Research the organiser deeply, engage before you ever pitch, and prove your credibility — in that order.
The single shift that unlocks speaking gigs: treat the organiser's problem as your problem before asking for anything.
Narrow your target list before pitching
- Start with a short list of 3–5 events you genuinely want to speak at — not every conference that posts a call for speakers.
- Specificity makes research feasible and pitches far more tailored.
Do serious internet research on the organiser
- Don't stop at the conference website — find the company behind it.
- Search LinkedIn for the events team; identify the specific person managing speakers.
- Read what they post and share: it reveals priorities the application form never will.
- Example: an events manager's LinkedIn post asking for diverse analytics speakers told Annika exactly what angle to pitch — even though she wasn't an analytics engineer.
Engage and be helpful before you pitch
- Follow organisers on social and respond genuinely to their posts — weeks or months before pitching.
- If they ask for speaker recommendations, nominate someone else first; generosity is memorable.
- When sending a LinkedIn connection request, write a human, context-specific note referencing the exact post you saw — not a generic template.
Find the organiser's personal email
- Generic conference inboxes go to a whole team; personal emails get read.
- Tools like RocketReach (free tier: ~5 lookups/month) can surface a direct address from a LinkedIn profile.
Check for mutual contacts
- Comb through the organiser's LinkedIn connections for people you both know.

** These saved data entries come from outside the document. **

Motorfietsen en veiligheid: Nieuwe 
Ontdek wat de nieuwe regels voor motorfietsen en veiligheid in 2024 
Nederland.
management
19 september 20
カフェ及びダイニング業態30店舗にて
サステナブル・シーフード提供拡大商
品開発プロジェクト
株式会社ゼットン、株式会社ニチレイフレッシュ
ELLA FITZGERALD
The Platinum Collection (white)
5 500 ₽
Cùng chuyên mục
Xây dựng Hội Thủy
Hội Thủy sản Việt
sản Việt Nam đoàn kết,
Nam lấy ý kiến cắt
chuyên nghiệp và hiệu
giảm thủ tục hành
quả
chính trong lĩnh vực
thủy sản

- A name-drop with context ("we worked together at X") immediately lowers the stranger barrier.
Be curious — ask questions instead of assuming
- Many conferences have no formal application process; many don't want speakers from your category. Ask before assuming.
- A subject line like "Is there an application process?" is easy to answer and opens a dialogue.

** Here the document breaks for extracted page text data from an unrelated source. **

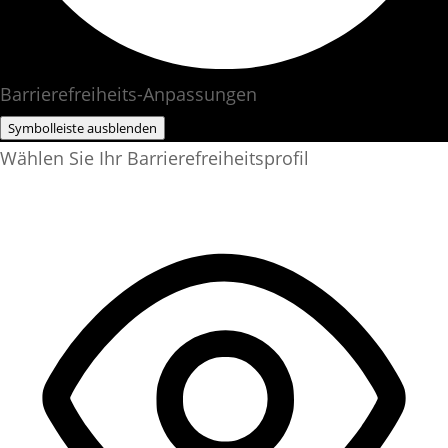
Barrierefreiheits-Anpassungen
Symbolleiste ausblenden
Wählen Sie Ihr Barrierefreiheitsprofil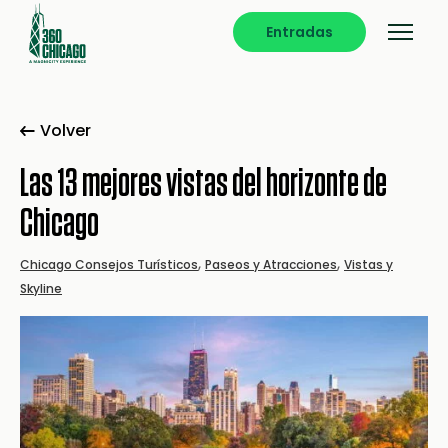
Entradas
Volver
Las 13 mejores vistas del horizonte de
Chicago
,
,
Chicago Consejos Turísticos
Paseos y Atracciones
Vistas y
Skyline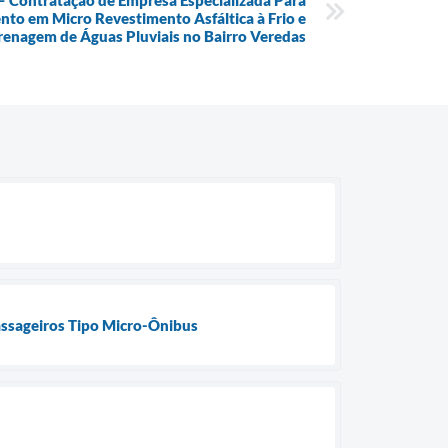
– Contratação de Empresa Especializada Para
to em Micro Revestimento Asfáltica à Frio e
renagem de Águas Pluviais no Bairro Veredas
Passageiros Tipo Micro-Ônibus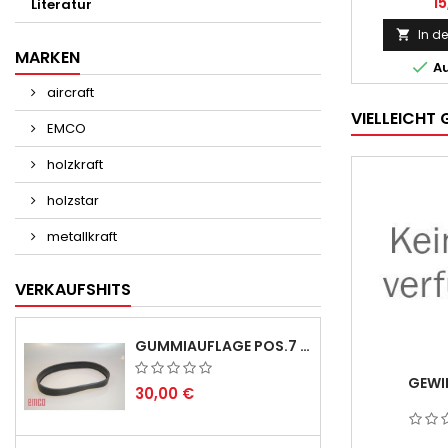
1
Literatur
In d

MARKEN

Au
aircraft
VIELLEICHT 
EMCO
holzkraft
holzstar
metallkraft
VERKAUFSHITS
GUMMIAUFLAGE POS.7 FÜR EMCO SWING UND BS 3 - LIEFERVERZÖGERUNG AUGUST/ SEPTEMBER 2026
GEWI
30,00 €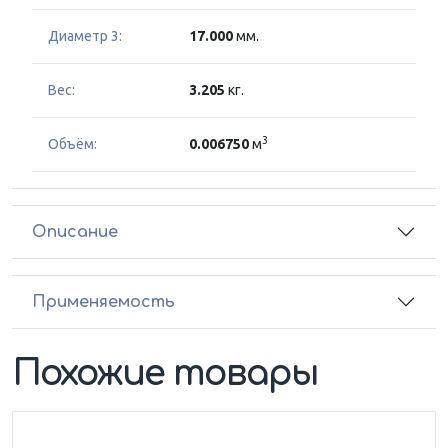
Диаметр 3:
17.000
мм.
Вес:
3.205
кг.
3
Объём:
0.006750
м
Описание
Применяемость
Похожие товары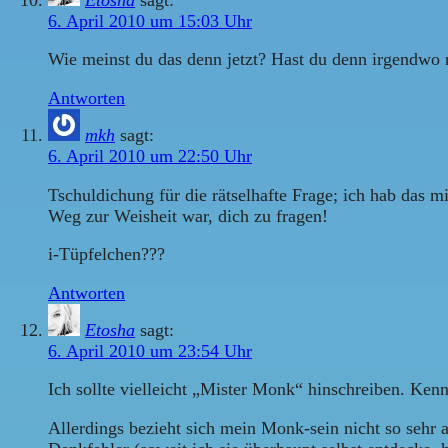
6. April 2010 um 15:03 Uhr
Wie meinst du das denn jetzt? Hast du denn irgendwo 
Antworten
mkh
sagt:
6. April 2010 um 22:50 Uhr
Tschuldichung für die rätselhafte Frage; ich hab das m
Weg zur Weisheit war, dich zu fragen!
i-Tüpfelchen???
Antworten
Etosha
sagt:
6. April 2010 um 23:54 Uhr
Ich sollte vielleicht „Mister Monk“ hinschreiben. Ken
Allerdings bezieht sich mein Monk-sein nicht so sehr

- Use the word "this" with a hyperlink to relevant content you've shared — it creates curiosity and proves engagement.
- A casual ask after months of genuine engagement ("Any chance you need another copywriting speaker?") can work better than a formal pitch.
Write pitches that lead with value, not self-promotion
- Reference the organiser's specific goals or past content to show you did your homework.
- Build on what previous speakers covered rather than competing with them: "I have a few methods that go beyond Joanna's talk."
- Soft-pitch yourself at the end, not the top — after establishing a connection and offering something useful.
- End with a question to keep the conversation open.
Prove you can deliver
- Speaker page essentials: photos, a talk video, and attendee testimonials (verbatim quotes work well).
- No video yet? Use a blog post, podcast episode, or any written work that demonstrates subject-matter authority.
- First-time speakers should prove they know the topic, not just that they want the stage.
Play the long game
- Not getting accepted the first time is normal — many organisers book speakers in a second or third year.
- Use interim steps: attend the conference, guest-post on their blog, appear on their podcast.
- Each touchpoint builds familiarity that makes the next pitch warmer.